──────── STUDY MATERIAL ────────

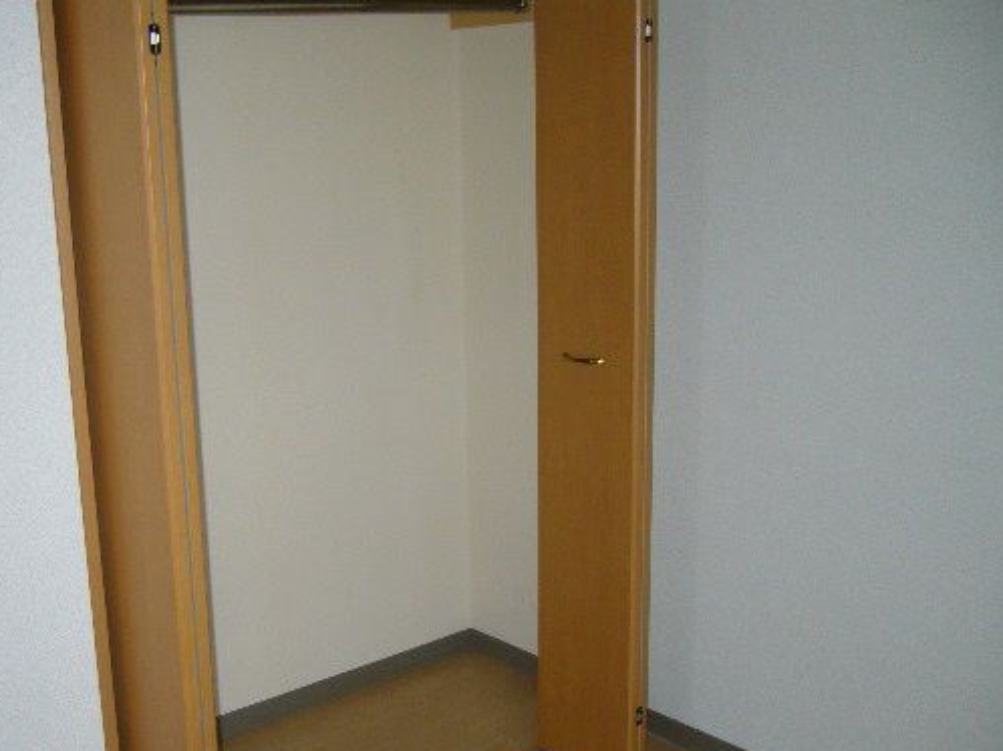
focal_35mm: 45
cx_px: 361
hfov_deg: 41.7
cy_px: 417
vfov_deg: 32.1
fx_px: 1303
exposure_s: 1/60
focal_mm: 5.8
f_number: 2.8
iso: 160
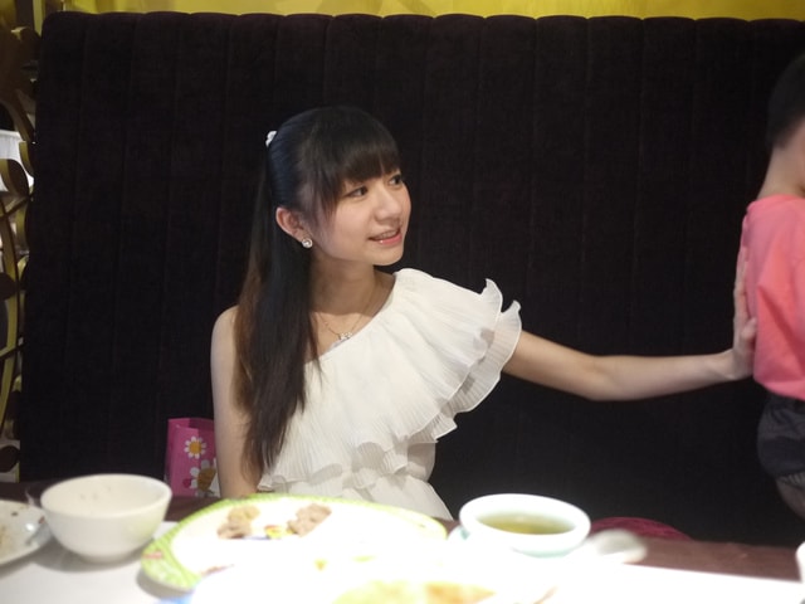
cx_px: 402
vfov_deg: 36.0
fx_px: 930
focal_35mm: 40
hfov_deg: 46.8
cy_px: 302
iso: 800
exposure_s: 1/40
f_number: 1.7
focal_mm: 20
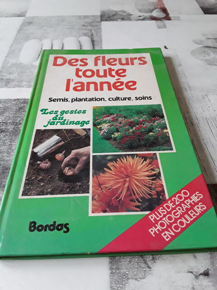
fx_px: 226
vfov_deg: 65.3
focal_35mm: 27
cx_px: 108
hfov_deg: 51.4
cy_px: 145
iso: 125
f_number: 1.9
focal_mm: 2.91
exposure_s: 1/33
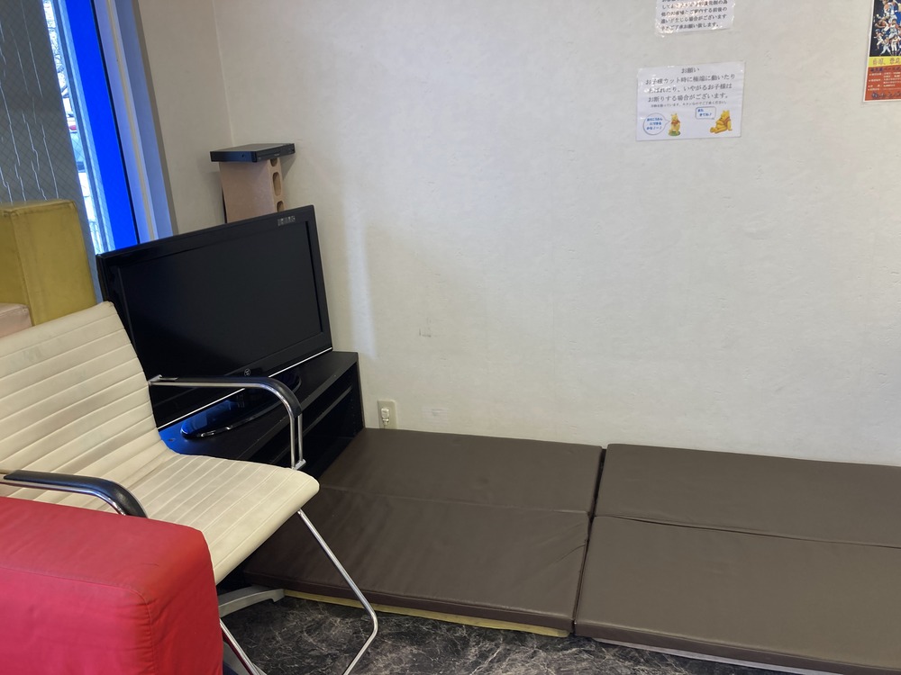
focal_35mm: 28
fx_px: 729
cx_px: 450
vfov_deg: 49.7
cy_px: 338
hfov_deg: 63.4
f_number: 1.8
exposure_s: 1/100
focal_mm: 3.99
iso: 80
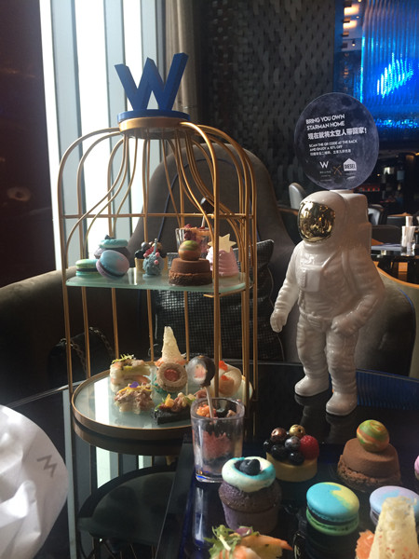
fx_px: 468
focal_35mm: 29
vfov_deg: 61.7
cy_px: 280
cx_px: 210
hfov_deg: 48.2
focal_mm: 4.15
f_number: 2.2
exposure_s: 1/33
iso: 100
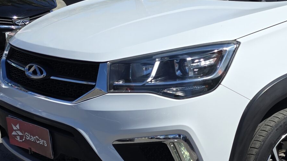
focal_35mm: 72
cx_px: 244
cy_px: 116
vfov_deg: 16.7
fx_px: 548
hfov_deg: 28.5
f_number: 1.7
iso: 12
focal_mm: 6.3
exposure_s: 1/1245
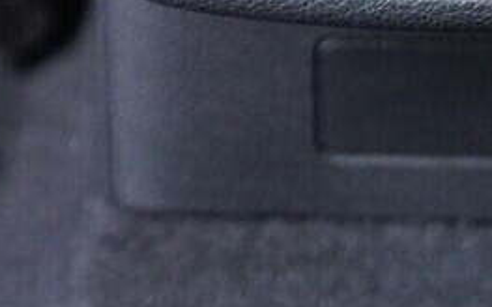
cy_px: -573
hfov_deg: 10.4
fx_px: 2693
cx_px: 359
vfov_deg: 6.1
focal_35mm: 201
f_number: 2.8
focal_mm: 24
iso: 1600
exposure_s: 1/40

────────

__PROBLEM DESCRIPTION__. Keep the pictures out and print all the records exactly as they are.

__WRITTEN REPLY__.
focal_35mm: 45
cx_px: 361
hfov_deg: 41.7
cy_px: 417
vfov_deg: 32.1
fx_px: 1303
exposure_s: 1/60
focal_mm: 5.8
f_number: 2.8
iso: 160
cx_px: 402
vfov_deg: 36.0
fx_px: 930
focal_35mm: 40
hfov_deg: 46.8
cy_px: 302
iso: 800
exposure_s: 1/40
f_number: 1.7
focal_mm: 20
fx_px: 226
vfov_deg: 65.3
focal_35mm: 27
cx_px: 108
hfov_deg: 51.4
cy_px: 145
iso: 125
f_number: 1.9
focal_mm: 2.91
exposure_s: 1/33
focal_35mm: 28
fx_px: 729
cx_px: 450
vfov_deg: 49.7
cy_px: 338
hfov_deg: 63.4
f_number: 1.8
exposure_s: 1/100
focal_mm: 3.99
iso: 80
fx_px: 468
focal_35mm: 29
vfov_deg: 61.7
cy_px: 280
cx_px: 210
hfov_deg: 48.2
focal_mm: 4.15
f_number: 2.2
exposure_s: 1/33
iso: 100
focal_35mm: 72
cx_px: 244
cy_px: 116
vfov_deg: 16.7
fx_px: 548
hfov_deg: 28.5
f_number: 1.7
iso: 12
focal_mm: 6.3
exposure_s: 1/1245
cy_px: -573
hfov_deg: 10.4
fx_px: 2693
cx_px: 359
vfov_deg: 6.1
focal_35mm: 201
f_number: 2.8
focal_mm: 24
iso: 1600
exposure_s: 1/40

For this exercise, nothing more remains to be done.